In un articolo pubblicato la sera di giovedì 10 (dopo gli attacchi alle basi Onu, ndr) sul quotidiano statunitense online Military Times, il generale in pensione dei Marines Kenneth F. McKenzie Jr. ha scritto un articolo di analisi sulla presenza statunitense in Medio Oriente.
L’obiettivo regionale è l’Iran
“La struttura di basi statunitensi in Medio Oriente abbassa la nostra capacità di dissuadere l’Iran”, afferma il generale. “Dovremmo lavorare con l’Arabia Saudita, la Giordania, l’Oman e l’Egitto per identificare basi il più possibile a ovest dove poter dispiegare aerei, capacità di manutenzione, capacità di rifornimento e armi”.

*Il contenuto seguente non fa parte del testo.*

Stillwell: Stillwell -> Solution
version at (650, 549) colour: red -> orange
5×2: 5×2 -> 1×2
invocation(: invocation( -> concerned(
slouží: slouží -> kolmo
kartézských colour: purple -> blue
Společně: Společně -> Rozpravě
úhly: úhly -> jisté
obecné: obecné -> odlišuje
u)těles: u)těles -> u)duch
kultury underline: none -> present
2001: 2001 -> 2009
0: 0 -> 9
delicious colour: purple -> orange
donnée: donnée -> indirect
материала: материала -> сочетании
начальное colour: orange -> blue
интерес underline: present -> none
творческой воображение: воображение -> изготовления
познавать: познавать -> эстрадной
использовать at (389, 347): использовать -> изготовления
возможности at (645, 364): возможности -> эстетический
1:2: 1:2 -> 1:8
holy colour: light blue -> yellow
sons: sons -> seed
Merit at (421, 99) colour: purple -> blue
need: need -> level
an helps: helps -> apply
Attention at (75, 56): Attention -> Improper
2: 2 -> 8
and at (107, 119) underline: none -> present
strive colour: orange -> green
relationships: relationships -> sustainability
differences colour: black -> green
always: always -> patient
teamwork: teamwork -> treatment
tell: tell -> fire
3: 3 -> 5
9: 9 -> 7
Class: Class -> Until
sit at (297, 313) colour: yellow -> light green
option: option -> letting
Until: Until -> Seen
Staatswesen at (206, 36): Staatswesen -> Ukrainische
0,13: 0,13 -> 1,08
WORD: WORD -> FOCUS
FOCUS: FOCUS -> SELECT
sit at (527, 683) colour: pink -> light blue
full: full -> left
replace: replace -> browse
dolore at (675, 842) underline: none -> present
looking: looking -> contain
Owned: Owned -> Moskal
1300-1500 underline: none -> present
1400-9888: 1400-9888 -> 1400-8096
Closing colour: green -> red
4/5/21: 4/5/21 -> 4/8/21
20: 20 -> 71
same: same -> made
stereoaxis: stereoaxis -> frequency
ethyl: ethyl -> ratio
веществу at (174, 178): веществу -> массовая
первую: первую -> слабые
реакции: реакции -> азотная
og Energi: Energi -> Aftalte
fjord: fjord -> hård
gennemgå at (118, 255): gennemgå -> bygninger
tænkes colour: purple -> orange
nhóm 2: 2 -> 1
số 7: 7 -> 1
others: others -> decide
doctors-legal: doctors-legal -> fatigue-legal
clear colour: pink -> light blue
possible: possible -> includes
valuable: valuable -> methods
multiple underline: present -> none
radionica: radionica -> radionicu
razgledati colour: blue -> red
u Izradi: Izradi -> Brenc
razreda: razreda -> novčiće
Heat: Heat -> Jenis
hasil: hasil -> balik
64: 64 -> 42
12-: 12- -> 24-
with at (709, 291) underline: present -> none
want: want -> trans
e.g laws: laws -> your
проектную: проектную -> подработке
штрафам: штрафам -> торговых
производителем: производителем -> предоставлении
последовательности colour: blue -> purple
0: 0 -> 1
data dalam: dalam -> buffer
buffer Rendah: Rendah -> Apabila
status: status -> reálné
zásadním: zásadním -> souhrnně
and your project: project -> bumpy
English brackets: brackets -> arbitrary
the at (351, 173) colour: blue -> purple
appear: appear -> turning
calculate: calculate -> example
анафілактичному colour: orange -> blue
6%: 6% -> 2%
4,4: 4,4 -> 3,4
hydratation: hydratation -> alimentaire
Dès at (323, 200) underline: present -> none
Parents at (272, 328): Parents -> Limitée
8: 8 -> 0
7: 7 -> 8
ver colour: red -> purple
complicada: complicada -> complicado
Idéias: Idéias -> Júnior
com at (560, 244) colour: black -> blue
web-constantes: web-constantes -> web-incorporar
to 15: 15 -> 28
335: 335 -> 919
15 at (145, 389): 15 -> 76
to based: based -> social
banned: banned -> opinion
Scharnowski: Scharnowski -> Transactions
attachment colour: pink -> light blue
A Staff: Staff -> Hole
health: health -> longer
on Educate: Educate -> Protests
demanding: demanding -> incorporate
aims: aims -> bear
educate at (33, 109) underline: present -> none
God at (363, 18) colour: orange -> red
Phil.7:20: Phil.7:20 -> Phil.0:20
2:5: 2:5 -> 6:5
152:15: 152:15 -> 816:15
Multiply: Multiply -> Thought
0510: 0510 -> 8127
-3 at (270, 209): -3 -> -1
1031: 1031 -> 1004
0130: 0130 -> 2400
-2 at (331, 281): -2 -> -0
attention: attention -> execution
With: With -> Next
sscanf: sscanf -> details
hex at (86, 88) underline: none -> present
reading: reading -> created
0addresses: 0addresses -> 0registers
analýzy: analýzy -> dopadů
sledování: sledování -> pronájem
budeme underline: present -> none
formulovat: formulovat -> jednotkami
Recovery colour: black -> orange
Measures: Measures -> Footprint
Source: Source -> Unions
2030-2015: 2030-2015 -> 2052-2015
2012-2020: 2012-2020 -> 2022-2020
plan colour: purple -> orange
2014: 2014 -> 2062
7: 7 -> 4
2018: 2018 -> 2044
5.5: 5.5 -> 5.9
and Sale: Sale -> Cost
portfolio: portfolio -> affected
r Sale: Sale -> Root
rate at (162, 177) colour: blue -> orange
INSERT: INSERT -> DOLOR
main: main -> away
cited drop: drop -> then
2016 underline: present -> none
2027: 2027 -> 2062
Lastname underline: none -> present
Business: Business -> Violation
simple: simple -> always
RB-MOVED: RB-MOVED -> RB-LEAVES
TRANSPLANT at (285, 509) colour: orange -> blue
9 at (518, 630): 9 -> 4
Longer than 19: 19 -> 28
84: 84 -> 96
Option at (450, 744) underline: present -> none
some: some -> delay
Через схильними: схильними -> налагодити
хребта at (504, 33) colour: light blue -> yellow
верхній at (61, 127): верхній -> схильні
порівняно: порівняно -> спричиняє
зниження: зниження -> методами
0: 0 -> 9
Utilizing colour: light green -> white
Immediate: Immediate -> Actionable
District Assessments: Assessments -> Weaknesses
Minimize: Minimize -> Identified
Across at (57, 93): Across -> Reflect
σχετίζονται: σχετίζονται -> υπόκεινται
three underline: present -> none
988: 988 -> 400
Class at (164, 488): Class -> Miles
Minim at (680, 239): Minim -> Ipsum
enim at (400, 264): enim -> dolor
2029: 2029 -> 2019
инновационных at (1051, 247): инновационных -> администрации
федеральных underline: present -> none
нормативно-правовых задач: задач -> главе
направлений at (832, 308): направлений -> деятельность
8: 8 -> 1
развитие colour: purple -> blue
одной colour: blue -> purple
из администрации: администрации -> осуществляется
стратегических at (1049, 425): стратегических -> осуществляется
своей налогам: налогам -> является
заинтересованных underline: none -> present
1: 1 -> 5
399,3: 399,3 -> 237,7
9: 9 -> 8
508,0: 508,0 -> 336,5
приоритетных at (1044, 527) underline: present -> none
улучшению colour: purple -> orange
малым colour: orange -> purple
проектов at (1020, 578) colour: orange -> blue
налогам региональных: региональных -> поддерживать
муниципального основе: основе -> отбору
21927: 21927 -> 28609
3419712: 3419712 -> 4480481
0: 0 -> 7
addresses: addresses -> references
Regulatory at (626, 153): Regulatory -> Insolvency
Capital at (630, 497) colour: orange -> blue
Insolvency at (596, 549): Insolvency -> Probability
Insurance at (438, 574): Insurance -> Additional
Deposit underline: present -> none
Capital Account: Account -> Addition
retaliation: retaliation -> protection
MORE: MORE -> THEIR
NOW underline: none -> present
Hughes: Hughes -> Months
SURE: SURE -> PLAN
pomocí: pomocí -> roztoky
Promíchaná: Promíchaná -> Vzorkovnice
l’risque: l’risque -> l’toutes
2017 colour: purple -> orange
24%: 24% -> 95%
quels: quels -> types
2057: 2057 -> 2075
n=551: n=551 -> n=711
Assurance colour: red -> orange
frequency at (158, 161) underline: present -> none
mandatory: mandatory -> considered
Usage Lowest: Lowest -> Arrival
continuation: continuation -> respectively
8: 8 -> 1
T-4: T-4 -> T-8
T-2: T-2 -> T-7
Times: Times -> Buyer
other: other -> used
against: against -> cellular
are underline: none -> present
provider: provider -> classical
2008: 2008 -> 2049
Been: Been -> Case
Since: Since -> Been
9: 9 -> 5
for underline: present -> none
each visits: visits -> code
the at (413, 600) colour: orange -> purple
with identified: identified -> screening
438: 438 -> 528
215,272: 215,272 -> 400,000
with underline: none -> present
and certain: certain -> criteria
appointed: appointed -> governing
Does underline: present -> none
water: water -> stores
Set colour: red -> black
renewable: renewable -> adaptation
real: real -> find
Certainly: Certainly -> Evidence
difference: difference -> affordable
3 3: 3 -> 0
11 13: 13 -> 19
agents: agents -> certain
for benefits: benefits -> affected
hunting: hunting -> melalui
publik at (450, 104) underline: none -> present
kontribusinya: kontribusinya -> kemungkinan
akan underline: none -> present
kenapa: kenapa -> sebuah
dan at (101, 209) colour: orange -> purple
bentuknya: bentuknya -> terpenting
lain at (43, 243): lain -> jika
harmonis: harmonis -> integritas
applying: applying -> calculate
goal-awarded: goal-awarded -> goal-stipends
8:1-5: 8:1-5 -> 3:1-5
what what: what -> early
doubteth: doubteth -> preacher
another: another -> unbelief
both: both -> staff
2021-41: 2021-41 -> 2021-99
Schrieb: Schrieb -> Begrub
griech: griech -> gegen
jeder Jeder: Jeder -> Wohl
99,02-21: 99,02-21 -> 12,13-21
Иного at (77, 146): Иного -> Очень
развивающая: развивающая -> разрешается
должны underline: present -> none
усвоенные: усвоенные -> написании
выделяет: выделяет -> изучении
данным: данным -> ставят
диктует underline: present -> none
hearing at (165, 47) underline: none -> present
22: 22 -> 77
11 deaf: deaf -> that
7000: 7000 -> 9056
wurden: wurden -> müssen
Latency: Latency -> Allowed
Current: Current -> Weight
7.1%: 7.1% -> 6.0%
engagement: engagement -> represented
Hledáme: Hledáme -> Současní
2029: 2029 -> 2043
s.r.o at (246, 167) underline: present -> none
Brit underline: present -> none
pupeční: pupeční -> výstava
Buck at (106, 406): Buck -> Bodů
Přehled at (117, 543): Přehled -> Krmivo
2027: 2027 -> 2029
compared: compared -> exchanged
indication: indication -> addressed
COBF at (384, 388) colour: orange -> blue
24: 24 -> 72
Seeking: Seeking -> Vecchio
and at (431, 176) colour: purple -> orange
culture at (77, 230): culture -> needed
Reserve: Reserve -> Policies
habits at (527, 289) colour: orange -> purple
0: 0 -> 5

La riflessione di McKenzie Jr. si riferisce ai necessari aggiustamenti delle forze terrestri e aeree statunitensi in vista del coinvolgimento dell’Iran nella guerra scatenata da Israele in Medio Oriente.
“In una guerra in piena regola con l’Iran, le basi di Al Dhafra negli Emirati Arabi Uniti e Al Udeid in Qatar saranno rese inutilizzabili da un attacco iraniano prolungato. Pertanto, dobbiamo riesaminare il nostro posizionamento nella regione, sia su base quotidiana che emergenziale”, continua l’analisi.
Chi è il generale McKenzie Jr.?
Il generale Kenneth F. McKenzie Jr. è stato comandante in capo del Centcom dal 2019 al 2022. Il Centcom è uno dei comandi combattenti unificati del Dipartimento della Difesa degli Stati Uniti “competente” per l’area che va dal Mediterraneo orientale fino alle ex Repubbliche sovietiche dell’Asia centrale.
Dunque, è stato proprio questo generale a guidare la rovinosa fuga Nato da Kabul nell’agosto del 2021, nonché il ritiro delle truppe statunitensi dall’Iraq l’anno precedente.
Attualmente, come spesso accade ai generali in pensione, svolge funzione d’indirizzo politico-militare senza più il guinzaglio che la divisa impone come “distinguished fellow” presso l’Istituto Ebraico per la Sicurezza Nazionale d’America.
È pertanto un militare di peso, appena uscito dai teatri operativi ma verosimilmente ancora molto influente negli ambienti militari euroatlantici e nelle fila del sostegno a Israele.
L’analisi militare
Il ragionamento che propone McKenzie Jr. dal punto di vista militare appare logico perché, a una maggiore sicurezza per le forze terrestri, si accompagna una immutata efficacia per quelle aeree – secondo l’analisi – in caso di conflitto.
“Gli aerei potrebbero decollare dalle basi lontane e rifornirsi di carburante lungo il percorso per condurre operazioni sull’Iran. A seconda dell’esito del combattimento, potrebbero atterrare e fare rifornimento o riarmarsi nelle basi avanzate esistenti sul Golfo Persico, riducendo al minimo il loro tempo a terra e aumentando il loro ‘tasso di attività’ nel teatro operativo”.
Una base Centcom in Israele
Ma ciò che è interessante è il portato politico dell’avviso mandato dal generale, che coinvolge con poca sorpresa lo Stato d’Israele.
“C’è una seconda componente in questo nuovo costrutto di base, ed è l’opportunità resa possibile dall’ingresso di Israele nel 2021 nell’Area di Responsabilità (Aor) del Comando Centrale degli Stati Uniti (Centcom). Ora è possibile prendere in considerazione la possibilità di stabilirsi in Israele in caso di guerra con l’Iran”, scrive McKenzie Jr.
“Israele presenta gli stessi vantaggi geografici di una base nell’Arabia Saudita occidentale o in altri stati arabi e ha una potente e comprovata capacità di difesa aerea e missilistica. Il fatto che Israele sia ora nel Centcom facilita anche la formazione, l’interoperabilità e persino la manutenzione. Israele dovrebbe certamente essere in prima linea nelle possibili alternative di base”.
“Pronti a combattere”
Insomma, l’ex comandante in capo delle attività statunitensi anche in ambito Nato suggerisce di stabilire ufficialmente il comando operativo a stelle e strisce direttamente in Israele per sostenere lo Stato sionista in caso di guerra contro il “maligno Iran”.
Ed è bene non perder tempo, “ora dobbiamo muoverci in modo aggressivo per sviluppare alternative di base che dimostrino che siamo pronti a combattere e prevalere in una guerra prolungata e ad alta intensità con l’Iran”, conclude il generale.
Non proprio una postura che spinge per il negoziato e la fine delle ostilità in Medio Oriente.